I have a simple, yet annoying validation problem. ...
# present-company
w
I have a simple, yet annoying validation problem. Can any of you think of a language/framework that makes validating the following sort of schema as clear (or clearer) than the English language specification? Suppose we have a playhouse with a bunch of rooms. In each room, we want there to be a box, a ball or two, and no other toys. If there are two balls, one should be red and the other should be blue. Report all the rooms that have the wrong toys and exactly what's wrong.
And yes, coding this up earlier today fizzed my buzz: 34 lines, half an hour, several mistakes.
e
relaxng (XML validator) has an interleave operator for this sort of thing. Its been a while since I last wrote a gramamr but I think it would look something like this:
Copy code
grammar {
  start = element house { room*}
  room = element room { box & ((red & blue?) | (blue & red?)) }
  box = elem box { "box" }
  red = elem ball { "red"}
  blue = elem ball { "blue" }
}
👍 2
or else any other grammar would help (ANTLR, PEG, etc):
Copy code
grammar = "house" room*
room = "box" ("red ball" "blue ball"? | "blue ball" "red ball"?)
I think it is useful to think in terms of grammars because then becomes obvious when the thing you are trying to validate is not context free
👍 1
in XML world, once you need to validate something were a context free grammar is not enough, you reach for Schematron.
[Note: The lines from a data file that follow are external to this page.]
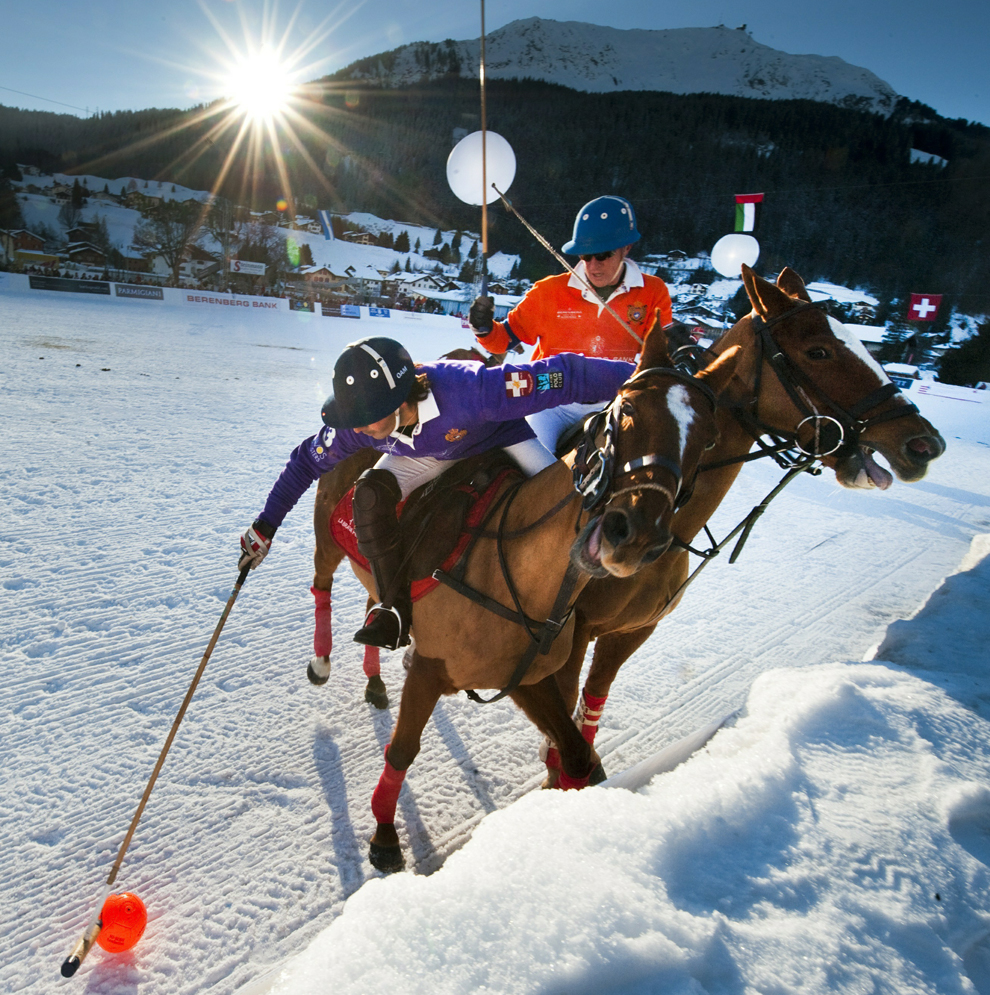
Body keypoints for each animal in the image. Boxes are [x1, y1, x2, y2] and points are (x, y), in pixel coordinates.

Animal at [314, 328, 740, 872]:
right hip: (328, 535)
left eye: (707, 439)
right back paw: (323, 658)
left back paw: (375, 668)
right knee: (333, 562)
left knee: (373, 597)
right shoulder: (432, 669)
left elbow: (579, 757)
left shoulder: (526, 677)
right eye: (626, 410)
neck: (515, 568)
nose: (636, 536)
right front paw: (386, 835)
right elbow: (403, 749)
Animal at [548, 268, 948, 784]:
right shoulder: (566, 635)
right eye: (818, 350)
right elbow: (560, 740)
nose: (924, 444)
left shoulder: (631, 632)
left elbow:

hah had to edit my grammars. Not sure if they match your requirements exactly but you get the idea 😛
j
+1 @Emmanuel Oga's suggestion of grammars, to which I'd add any other automata generating-abstractions. For example, regular expressions over the domain of toys (as opposed to the domain of characters).
d
This writeup expresses the cleanest approach I know of: https://lexi-lambda.github.io/blog/2019/11/05/parse-don-t-validate/
g
the trickiest part of this is the “report all rooms that have the wrong toys and exactly what’s wrong”—i’d be tempted to reach for the really dynamic grammars that let you pretty easily insert whatever side effects/logic you want, like OMeta/ohm or rebol/red’s parse dialect. do you just want console output or structured data about the errors?
🤔 1
j
After someone asked in private what I was on about up above, I offer as an example this "regular expressions over sequences" library in Clojure: https://github.com/cgrand/seqexp The relationship between formal languages and automata is a worthwhile area of computer science study for practical minded practitioners. 🙂
v
Wouldnt a datalog or mini-kanren style approach be useful?
👍 1
w
Ah @Garth Goldwater, OMeta haven't heard that in a while! Yes friends, an important part here is the detailed error reporting. I'll need to read Parse, don't validate @Don Abrams. Seems many non-trivial programming problems have a parsing (state machine) feel, and at one level we have good parsing tools though they seem to be underutilized in practice. One interesting thing here that counts matter and order does not. (Of course, one quick fix is to sort the list of toys in a room and then match on that sequence.) As for error reporting, here's an idea. Imagine an interactive grammar generating tool. We start with golden path of validity (imagine a sorted list), something like:
Copy code
Room = "box" ("blue ball" "red ball" | Color " ball")
Then the tool would propose invalid sequences for which we have to generate error description productions. That would be neat. I suppose other perennial parsing problems are tokenizing nicely so that you can operate on higher-level constructs, and I mean once you are acting on tree-ish data rather than streams, it begins to feel like regular functional programming...
b
I am still learning it myself, but would Prolog be able to do this?
w
Short answer: yes-ish. Prologs can be a bit odd in what they can and cannot do.